So, TFS/VSTS is a suite of developer services. They fully support and integrate with git. In other words, git is a first-class citizen in TFS/VSTS. The centralized version control system in TFS/VSTS is called "Team Foundation Version Control" or TFVC.
There were a bunch of drivers to move to git: 1. DVCS has some great workflows. Local branching, transitive merging, offline commit, etc. 2. Git is becoming the industry standard and using that for our VC is both a recruiting and productivity advantage for us. 3. Git (and it's workflow) helps foster a better sense of sharing which is something we want to promote within the company. There are more but those are the major ones.
Good questions. TFS is a whole suite of services: 2 version control systems (TFVC and Git), work item tracking, build orchestration, package management, and more. VSTS is the roughly-analogous cloud-hosted version.
I'd have to dig up the link: a few years ago our VP had a good blog post on why we chose to add a Git server to our offering. TFVC is a classic centralized version control system. When we wanted to add a distributed version control, we looked at rolling our own but ultimately concluded that it was better to adopt the de facto standard.

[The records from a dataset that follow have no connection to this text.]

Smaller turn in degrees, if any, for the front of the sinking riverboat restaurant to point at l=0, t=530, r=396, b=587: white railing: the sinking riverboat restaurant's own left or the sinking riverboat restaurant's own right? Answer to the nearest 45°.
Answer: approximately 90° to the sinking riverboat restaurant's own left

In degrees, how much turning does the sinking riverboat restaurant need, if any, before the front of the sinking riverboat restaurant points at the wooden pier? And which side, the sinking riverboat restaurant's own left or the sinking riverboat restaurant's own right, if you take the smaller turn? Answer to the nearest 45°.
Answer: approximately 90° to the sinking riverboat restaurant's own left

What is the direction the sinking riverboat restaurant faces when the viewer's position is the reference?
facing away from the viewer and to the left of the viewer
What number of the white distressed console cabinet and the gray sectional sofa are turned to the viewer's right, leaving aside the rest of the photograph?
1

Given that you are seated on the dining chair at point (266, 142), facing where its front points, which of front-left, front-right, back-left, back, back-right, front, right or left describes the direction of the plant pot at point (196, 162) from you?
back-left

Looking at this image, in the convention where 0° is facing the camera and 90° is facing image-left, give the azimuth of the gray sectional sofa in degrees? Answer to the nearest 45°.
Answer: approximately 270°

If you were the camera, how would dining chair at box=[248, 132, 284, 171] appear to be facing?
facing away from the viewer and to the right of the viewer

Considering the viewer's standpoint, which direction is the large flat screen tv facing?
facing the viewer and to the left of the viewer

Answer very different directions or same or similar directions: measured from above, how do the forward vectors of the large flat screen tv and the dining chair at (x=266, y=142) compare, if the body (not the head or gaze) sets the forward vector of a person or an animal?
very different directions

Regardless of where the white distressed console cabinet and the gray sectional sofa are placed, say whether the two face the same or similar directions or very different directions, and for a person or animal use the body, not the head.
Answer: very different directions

There were a bunch of drivers to move to git: 1. DVCS has some great workflows. Local branching, transitive merging, offline commit, etc. 2. Git is becoming the industry standard and using that for our VC is both a recruiting and productivity advantage for us. 3. Git (and it's workflow) helps foster a better sense of sharing which is something we want to promote within the company. There are more but those are the major ones.